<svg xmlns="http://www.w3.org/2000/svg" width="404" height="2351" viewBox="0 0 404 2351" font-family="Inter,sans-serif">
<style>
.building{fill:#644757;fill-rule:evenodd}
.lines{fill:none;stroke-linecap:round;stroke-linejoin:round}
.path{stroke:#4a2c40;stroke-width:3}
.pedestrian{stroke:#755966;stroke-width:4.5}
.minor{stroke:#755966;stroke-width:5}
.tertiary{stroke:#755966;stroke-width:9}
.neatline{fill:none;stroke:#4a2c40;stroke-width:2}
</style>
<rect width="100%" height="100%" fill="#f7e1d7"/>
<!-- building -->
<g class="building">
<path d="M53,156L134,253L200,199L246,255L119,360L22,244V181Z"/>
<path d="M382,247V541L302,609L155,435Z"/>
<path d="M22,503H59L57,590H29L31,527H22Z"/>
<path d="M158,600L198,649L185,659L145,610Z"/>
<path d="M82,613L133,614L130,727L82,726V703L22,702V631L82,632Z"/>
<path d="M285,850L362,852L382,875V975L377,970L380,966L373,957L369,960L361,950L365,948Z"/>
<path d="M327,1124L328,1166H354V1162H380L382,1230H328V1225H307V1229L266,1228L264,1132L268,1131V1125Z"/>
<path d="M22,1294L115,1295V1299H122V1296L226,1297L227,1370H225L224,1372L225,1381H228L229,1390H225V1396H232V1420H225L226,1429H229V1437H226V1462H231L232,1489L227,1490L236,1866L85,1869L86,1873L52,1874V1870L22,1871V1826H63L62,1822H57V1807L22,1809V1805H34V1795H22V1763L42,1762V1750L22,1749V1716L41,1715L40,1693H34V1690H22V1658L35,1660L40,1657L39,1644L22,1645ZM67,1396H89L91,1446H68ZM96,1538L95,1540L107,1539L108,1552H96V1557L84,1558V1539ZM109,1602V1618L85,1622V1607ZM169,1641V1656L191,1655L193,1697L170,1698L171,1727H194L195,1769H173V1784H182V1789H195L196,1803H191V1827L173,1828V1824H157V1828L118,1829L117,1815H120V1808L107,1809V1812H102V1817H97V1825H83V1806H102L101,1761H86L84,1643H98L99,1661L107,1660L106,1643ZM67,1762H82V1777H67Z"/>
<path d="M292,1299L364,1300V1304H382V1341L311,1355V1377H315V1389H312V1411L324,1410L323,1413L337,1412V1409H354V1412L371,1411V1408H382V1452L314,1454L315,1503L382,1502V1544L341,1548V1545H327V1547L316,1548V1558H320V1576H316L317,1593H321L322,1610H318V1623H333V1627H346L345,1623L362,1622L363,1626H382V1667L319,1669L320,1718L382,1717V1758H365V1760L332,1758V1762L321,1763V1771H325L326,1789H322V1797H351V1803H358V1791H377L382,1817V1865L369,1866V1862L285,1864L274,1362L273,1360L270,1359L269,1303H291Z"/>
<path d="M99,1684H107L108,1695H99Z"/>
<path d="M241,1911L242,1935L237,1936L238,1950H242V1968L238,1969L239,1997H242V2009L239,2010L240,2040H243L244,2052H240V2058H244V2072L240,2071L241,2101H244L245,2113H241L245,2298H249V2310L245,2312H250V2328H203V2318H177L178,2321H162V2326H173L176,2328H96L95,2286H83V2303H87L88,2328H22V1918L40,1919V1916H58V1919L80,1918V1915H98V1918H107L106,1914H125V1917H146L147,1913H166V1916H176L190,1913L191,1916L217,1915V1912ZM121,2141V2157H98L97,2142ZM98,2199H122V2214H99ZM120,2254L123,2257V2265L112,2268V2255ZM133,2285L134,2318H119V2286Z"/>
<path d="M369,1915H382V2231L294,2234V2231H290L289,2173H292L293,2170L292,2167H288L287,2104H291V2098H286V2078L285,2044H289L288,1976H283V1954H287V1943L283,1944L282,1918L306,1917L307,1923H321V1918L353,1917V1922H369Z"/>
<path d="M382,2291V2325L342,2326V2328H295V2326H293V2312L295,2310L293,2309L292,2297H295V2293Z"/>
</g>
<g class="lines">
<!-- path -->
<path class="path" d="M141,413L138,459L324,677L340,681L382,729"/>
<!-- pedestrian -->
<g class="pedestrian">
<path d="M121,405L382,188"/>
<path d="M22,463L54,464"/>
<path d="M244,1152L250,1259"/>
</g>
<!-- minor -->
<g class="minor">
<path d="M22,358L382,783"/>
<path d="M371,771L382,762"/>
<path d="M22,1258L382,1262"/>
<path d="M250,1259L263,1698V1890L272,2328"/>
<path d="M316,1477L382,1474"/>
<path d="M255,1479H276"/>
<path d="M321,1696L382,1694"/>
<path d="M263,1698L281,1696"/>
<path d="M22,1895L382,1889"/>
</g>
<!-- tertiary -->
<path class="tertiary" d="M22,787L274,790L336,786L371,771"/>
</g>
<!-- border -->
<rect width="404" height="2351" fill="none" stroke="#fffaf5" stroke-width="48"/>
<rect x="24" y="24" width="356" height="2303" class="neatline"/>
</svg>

● TASK REQUIREMENTS
Set out every line from the material that contains the string "lines".

● ANSWER TO THIS PROBLEM
.lines{fill:none;stroke-linecap:round;stroke-linejoin:round}
<g class="lines">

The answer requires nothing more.